Details from Paradise
La Volpe – The Fox
There she was, in a box. I was flabbergasted.
We knew her, alright, her family at least. Even though you rarely saw her, you knew she was out there, somewhere. So, her existence couldn’t come as a surprise. But what was she doing in that box, inside our shed?
What she was doing? Simple: she was relaxing. More relaxed she couldn’t be. Although she moved, very slightly, when our eyes met.
I had nearly missed her altogether. I had walked into the shed to get something and it was when I was almost outside again, that…

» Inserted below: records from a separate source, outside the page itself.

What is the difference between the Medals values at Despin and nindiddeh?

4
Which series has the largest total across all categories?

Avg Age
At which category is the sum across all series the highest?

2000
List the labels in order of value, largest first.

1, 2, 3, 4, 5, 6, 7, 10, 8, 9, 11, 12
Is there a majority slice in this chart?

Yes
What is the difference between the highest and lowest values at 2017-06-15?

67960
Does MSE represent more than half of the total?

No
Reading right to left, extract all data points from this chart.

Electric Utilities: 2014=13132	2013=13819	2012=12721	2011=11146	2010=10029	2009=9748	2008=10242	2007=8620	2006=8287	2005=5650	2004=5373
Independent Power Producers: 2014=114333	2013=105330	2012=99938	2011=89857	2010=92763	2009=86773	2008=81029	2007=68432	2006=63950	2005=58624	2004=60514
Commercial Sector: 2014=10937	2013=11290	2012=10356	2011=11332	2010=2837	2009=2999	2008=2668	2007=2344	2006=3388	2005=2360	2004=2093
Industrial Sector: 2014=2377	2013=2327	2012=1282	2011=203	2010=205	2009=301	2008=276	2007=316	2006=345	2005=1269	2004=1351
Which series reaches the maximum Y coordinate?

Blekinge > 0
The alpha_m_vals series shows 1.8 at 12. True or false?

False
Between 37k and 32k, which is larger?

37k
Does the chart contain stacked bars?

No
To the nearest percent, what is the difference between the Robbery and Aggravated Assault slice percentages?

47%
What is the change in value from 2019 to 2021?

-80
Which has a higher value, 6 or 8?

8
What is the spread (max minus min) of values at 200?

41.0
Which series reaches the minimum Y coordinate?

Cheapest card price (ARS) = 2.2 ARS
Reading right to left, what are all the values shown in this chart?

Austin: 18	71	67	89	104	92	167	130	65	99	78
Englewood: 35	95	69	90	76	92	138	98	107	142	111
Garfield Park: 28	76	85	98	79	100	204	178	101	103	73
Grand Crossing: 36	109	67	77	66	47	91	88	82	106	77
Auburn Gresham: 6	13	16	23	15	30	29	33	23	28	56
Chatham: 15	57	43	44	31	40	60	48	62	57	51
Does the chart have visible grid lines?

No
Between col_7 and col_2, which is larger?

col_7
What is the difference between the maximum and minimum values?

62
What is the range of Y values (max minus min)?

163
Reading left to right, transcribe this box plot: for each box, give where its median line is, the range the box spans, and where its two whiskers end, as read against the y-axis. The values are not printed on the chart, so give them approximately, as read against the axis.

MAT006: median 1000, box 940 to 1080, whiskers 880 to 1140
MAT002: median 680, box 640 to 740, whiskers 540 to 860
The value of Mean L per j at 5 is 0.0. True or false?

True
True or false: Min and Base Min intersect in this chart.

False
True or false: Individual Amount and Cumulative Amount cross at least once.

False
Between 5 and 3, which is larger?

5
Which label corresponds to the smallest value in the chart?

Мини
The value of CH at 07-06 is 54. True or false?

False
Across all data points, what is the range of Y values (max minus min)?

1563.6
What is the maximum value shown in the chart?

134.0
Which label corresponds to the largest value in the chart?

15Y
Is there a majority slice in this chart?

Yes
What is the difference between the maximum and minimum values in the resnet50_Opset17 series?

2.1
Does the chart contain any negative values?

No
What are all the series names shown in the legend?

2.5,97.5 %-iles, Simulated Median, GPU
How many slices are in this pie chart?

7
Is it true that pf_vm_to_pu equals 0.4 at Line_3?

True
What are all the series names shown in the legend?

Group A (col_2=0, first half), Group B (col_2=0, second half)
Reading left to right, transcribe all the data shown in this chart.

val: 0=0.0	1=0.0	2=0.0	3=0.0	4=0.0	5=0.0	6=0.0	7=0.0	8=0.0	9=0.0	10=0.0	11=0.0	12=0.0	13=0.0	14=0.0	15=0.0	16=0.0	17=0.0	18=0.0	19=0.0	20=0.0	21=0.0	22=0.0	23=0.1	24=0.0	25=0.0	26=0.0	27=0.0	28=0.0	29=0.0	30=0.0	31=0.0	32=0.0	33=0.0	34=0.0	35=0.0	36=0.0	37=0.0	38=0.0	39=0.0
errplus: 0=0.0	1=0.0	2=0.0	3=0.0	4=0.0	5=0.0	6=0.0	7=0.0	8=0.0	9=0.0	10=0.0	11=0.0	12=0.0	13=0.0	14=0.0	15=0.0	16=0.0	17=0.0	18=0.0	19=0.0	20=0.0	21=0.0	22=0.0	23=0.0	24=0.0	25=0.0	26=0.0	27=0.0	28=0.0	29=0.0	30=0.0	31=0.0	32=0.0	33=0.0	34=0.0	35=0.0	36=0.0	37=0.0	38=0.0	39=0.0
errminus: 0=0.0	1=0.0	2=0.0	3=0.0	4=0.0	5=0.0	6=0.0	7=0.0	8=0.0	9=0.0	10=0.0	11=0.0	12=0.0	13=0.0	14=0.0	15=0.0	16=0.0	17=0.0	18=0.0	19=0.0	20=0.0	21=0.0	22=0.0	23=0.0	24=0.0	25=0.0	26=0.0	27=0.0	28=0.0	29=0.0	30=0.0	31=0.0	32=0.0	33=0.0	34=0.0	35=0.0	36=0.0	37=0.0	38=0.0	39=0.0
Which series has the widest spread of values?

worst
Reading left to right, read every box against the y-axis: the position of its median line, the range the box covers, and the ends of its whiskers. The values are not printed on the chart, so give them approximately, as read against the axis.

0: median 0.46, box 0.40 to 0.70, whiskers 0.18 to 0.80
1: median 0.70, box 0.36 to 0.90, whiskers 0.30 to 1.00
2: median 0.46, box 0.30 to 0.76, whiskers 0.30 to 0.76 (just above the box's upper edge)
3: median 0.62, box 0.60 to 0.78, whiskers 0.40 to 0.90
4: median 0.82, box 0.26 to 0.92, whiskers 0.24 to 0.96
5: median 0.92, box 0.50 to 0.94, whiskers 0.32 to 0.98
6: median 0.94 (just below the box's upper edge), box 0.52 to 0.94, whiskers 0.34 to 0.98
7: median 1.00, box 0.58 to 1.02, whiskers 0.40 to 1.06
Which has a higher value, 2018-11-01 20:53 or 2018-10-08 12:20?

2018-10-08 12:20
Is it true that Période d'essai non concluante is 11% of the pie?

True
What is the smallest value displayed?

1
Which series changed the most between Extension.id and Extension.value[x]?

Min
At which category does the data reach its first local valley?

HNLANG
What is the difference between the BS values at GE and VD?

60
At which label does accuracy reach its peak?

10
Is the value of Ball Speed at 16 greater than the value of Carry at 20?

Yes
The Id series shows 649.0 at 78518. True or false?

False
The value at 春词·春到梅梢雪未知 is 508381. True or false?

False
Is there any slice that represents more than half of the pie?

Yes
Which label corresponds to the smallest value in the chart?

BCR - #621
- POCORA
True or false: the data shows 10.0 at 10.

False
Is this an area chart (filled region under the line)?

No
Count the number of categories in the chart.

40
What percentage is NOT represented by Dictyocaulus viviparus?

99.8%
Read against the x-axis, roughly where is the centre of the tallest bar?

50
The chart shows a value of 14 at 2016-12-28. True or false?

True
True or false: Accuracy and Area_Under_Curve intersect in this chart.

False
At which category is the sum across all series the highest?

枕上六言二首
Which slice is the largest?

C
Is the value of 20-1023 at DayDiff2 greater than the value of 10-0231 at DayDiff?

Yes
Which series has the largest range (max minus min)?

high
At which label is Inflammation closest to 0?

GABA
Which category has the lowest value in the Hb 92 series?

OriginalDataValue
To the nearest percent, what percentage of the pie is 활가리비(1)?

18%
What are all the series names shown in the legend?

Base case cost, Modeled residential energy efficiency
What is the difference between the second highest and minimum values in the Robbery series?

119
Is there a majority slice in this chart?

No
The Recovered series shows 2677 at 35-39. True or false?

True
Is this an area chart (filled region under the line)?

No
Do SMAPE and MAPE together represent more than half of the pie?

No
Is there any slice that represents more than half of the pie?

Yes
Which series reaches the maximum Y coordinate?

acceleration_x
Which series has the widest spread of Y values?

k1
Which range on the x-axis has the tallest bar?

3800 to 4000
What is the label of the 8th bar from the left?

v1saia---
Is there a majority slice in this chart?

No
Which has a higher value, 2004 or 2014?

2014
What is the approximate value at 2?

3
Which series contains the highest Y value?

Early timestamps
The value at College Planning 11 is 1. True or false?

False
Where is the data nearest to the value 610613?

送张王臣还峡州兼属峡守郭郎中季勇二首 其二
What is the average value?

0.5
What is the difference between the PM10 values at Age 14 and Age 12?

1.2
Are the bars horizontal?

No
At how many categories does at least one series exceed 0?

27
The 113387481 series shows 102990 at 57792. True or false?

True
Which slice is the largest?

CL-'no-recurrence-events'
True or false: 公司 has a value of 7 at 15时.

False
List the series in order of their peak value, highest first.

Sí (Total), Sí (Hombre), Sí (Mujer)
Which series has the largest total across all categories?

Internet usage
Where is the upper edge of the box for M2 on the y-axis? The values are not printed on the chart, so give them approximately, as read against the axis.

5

That what? Was it that I felt that in the shed another heart was beating? Was it that magic that made my head turn round? Or had I unconsciously registered, in the corner of my eye, that something had been added to the familiar contour of that box? Two small triangles, setting off against the light.
Those two little ‘pyramids’ proved to be attached to something. They were the extremities of la volpe. In the box lay a fox.
‘What are you doing here?’, I heard myself say. In Italian, as if I expected a reply in the local language.
But the fox didn’t say anything. She didn’t squeak, she didn’t bark, she didn’t move. She just looked at me. Alert, but serene.
La volpe, in Italian ‘fox’ is feminine. That now seemed quite natural to me. Although in the folk lore of many cultures foxes are anything but cute, this one seemed loveliness itself. Anything softer was unlikely to exist. Pure innocence in a box.
Standing agape, I realized what is more than being perplexed: being perplexed in two. I went for my wife. And my camera. Would those ears sneak out in the meantime? No.
She was still there, but briefly. Then she got up, stretched out, like a cat, and demonstrated how she had made it to her relax box. She wriggled herself through the window. A miracle. So tight was the opening, that you would swear that even half a fox couldn’t get through.
Once outside myself, I carefully peeped around the corner where I could expect her. She, in turn, was doing the same. A small, investigating head appeared, at exactly the same moment as mine. But hers retreated at once. Having found me outside, she went back in.
There she sat, again. In that box. But this time, as I watched her from the other side, she suddenly looked different. More Reynard-like. Much more so. With a glance that makes chickens get goose bumps.